En cause : le temps et l'organisation du travail ou les rémunérations, au nom de l'emploi. Réduire le chômage pourtant, comme le soulignent la CGT et les associations de privés d'emploi, suppose au contraire de baisser le temps de travail. La loi Aubry sur les 35 heures avait ainsi permis de créer de 320 000 à 350 000 emplois directs selon les estimations. Passer à la semaine de 32 heures, comme le propose l'organisation syndicale, pourrait créer potentiellement quelque quatre millions d'emplois…
À la condition d'embaucher proportionnellement. Pour financer ce progrès, il est possible notamment de redistribuer les richesses créées en réduisant la part des dividendes des actionnaires. Pour le grand patronat, le monde d'après ressemble en tout cas furieusement au monde d'avant, avec des effets d'aubaine en plus. Comme si la pandémie et l'ampleur de ses conséquences mondiales n'obligeaient pas à penser autrement nos sociétés, le travail, les modes de production, de consommation…
Pour un avenir différent
C'est à cette réflexion que s'est attelée la CGT qui souligne à quel point cette crise « donne à voir l'échec du mode de développement capitaliste fondé sur l'exploitation de l'être humain et de la nature ». Aussi, à côté des mesures immédiates qu'elle exige pour « combattre les conséquences de la crise sanitaire et sociale », elle considère « urgent d'opérer des ruptures avec ces politiques et de construire un autre modèle de société par des transformations économiques, sociales et environnementales radicales ».
Partant de propositions qu'elle défend « parfois depuis longtemps », elle soumet au débat un « document pour un avenir différent ». Pour la confédération, il s'agit d'abord de « changer le travail » pour « améliorer la vie ». De fait, avec la pandémie, pour nombre de salariés, la question de la protection et de la santé a été centrale mais a aussi amené à poser celles du sens du travail, de sa finalité, de sa reconnaissance, de son organisation et des modalités de décision dans l'entreprise.
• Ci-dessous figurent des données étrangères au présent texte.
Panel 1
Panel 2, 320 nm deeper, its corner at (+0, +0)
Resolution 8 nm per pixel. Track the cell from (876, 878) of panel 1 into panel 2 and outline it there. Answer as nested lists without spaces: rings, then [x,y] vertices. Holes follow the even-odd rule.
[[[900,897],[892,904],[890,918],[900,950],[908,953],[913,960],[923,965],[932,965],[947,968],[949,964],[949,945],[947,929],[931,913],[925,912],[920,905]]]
Montrant que « financer le progrès social, c'est possible ! » le document revient aussi sur les développements nécessaires de la Sécurité sociale. La confédération en appelle, par ailleurs, à la relocalisation notamment de productions indispensables, dans le respect de la planète, de même qu'à une agriculture favorisant les circuits courts, à la « reconquête des entreprises publiques et nationalisées » et au développement des services publics, dont la crise a montré le caractère primordial.
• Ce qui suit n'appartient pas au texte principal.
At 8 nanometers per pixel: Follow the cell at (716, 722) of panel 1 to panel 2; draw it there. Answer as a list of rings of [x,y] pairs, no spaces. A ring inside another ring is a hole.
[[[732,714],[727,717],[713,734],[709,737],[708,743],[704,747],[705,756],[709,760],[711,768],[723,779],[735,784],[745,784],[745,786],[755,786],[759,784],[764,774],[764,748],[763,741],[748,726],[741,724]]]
Elle appelle également à repenser tout l'aménagement du territoire. « Des ruptures » doivent aussi s'opérer « au niveau européen et mondial. C'est pourquoi nous voulons œuvrer avec d'autres organisations syndicales dans le monde pour mondialiser le progrès social, en donnant un caractère contraignant aux normes internationales et plus de pouvoirs aux organismes internationaux (OIT et OMS notamment) dont c'est la mission initiale », insiste la CGT.
Convergences
Mais il s'agit aussi de poursuivre le travail engagé ces derniers mois avec d'autres organisations, syndicales ou associatives. Le 18 janvier, dans une démarche inédite, plusieurs organisations (1. Les Amis de la Terre France, Attac France, CGT, Confédération paysanne, FSU, Greenpeace France, Oxfam France, Union syndicale Solidaires) appelaient ainsi ensemble à répondre aux urgences climatique et sociale indissociablement liées.
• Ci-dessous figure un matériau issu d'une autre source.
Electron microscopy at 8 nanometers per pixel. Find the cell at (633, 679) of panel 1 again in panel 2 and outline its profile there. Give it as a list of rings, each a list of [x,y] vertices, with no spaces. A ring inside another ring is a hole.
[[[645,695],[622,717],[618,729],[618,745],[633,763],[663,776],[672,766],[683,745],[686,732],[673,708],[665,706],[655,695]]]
Ce travail s'est élargi au point que le 27 mars, 18 organisations signaient une tribune commune : « Plus jamais ça ! Préparons le Jour d'après » (Les Amis de la Terre France, Attac France, CGT, Confédération paysanne, FSU, Greenpeace France, Oxfam France, Union syndicale Solidaires, 350.org, Action non-Violente COP21, Alternatiba, CCFD-Terre Solidaire, Droit au Logement, FIDL, Le syndicat lycéen, Fondation Copernic, Syndicat de la magistrature, UNEF, UNL).
Ensemble, elles ont lancé une pétition signée massivement et appelé à se mobiliser le premier mai. Un « plan de sortie de crise » à soumettre au débat est né de ce travail, suscitant un intérêt citoyen et celui de plusieurs organisations politiques. L'enjeu est de taille. Il concerne notre avenir, celui des générations à venir, celui de la planète. L'avènement des Jours heureux est déjà un combat.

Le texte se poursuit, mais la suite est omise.